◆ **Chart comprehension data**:

····················

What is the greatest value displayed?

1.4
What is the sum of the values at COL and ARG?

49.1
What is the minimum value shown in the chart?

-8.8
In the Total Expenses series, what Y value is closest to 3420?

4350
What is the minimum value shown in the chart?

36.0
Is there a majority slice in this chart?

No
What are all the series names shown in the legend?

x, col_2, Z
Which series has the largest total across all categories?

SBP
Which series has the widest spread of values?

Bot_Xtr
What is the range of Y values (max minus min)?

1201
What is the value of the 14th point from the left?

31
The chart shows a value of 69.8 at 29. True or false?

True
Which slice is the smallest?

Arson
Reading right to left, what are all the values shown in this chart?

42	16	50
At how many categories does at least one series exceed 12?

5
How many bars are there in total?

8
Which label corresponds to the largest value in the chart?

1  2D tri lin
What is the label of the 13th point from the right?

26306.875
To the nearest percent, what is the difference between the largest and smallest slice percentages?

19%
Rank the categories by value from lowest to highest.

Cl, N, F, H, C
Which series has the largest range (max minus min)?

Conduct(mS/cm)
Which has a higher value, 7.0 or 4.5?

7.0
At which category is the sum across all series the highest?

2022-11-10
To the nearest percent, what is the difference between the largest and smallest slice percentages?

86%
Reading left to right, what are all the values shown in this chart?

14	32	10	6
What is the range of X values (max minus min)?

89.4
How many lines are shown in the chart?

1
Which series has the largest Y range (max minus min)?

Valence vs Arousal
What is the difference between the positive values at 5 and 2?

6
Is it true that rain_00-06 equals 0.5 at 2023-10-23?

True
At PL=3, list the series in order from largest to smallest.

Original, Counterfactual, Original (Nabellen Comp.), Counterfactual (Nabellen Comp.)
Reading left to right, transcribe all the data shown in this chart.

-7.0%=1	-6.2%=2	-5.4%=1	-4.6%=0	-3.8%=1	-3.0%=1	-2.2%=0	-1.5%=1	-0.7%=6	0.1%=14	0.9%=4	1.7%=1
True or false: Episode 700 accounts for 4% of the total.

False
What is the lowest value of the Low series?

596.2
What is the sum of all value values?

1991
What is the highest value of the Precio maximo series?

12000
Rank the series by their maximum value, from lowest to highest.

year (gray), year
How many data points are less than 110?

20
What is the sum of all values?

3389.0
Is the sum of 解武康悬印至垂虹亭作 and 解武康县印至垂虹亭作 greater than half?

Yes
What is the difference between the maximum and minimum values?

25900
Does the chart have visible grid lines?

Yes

····················

◆ **Your assignment**: Reproduce every line of the data above verbatim, from first to last.

◆ **The completed task**:
What is the greatest value displayed?

1.4
What is the sum of the values at COL and ARG?

49.1
What is the minimum value shown in the chart?

-8.8
In the Total Expenses series, what Y value is closest to 3420?

4350
What is the minimum value shown in the chart?

36.0
Is there a majority slice in this chart?

No
What are all the series names shown in the legend?

x, col_2, Z
Which series has the largest total across all categories?

SBP
Which series has the widest spread of values?

Bot_Xtr
What is the range of Y values (max minus min)?

1201
What is the value of the 14th point from the left?

31
The chart shows a value of 69.8 at 29. True or false?

True
Which slice is the smallest?

Arson
Reading right to left, what are all the values shown in this chart?

42	16	50
At how many categories does at least one series exceed 12?

5
How many bars are there in total?

8
Which label corresponds to the largest value in the chart?

1  2D tri lin
What is the label of the 13th point from the right?

26306.875
To the nearest percent, what is the difference between the largest and smallest slice percentages?

19%
Rank the categories by value from lowest to highest.

Cl, N, F, H, C
Which series has the largest range (max minus min)?

Conduct(mS/cm)
Which has a higher value, 7.0 or 4.5?

7.0
At which category is the sum across all series the highest?

2022-11-10
To the nearest percent, what is the difference between the largest and smallest slice percentages?

86%
Reading left to right, what are all the values shown in this chart?

14	32	10	6
What is the range of X values (max minus min)?

89.4
How many lines are shown in the chart?

1
Which series has the largest Y range (max minus min)?

Valence vs Arousal
What is the difference between the positive values at 5 and 2?

6
Is it true that rain_00-06 equals 0.5 at 2023-10-23?

True
At PL=3, list the series in order from largest to smallest.

Original, Counterfactual, Original (Nabellen Comp.), Counterfactual (Nabellen Comp.)
Reading left to right, transcribe all the data shown in this chart.

-7.0%=1	-6.2%=2	-5.4%=1	-4.6%=0	-3.8%=1	-3.0%=1	-2.2%=0	-1.5%=1	-0.7%=6	0.1%=14	0.9%=4	1.7%=1
True or false: Episode 700 accounts for 4% of the total.

False
What is the lowest value of the Low series?

596.2
What is the sum of all value values?

1991
What is the highest value of the Precio maximo series?

12000
Rank the series by their maximum value, from lowest to highest.

year (gray), year
How many data points are less than 110?

20
What is the sum of all values?

3389.0
Is the sum of 解武康悬印至垂虹亭作 and 解武康县印至垂虹亭作 greater than half?

Yes
What is the difference between the maximum and minimum values?

25900
Does the chart have visible grid lines?

Yes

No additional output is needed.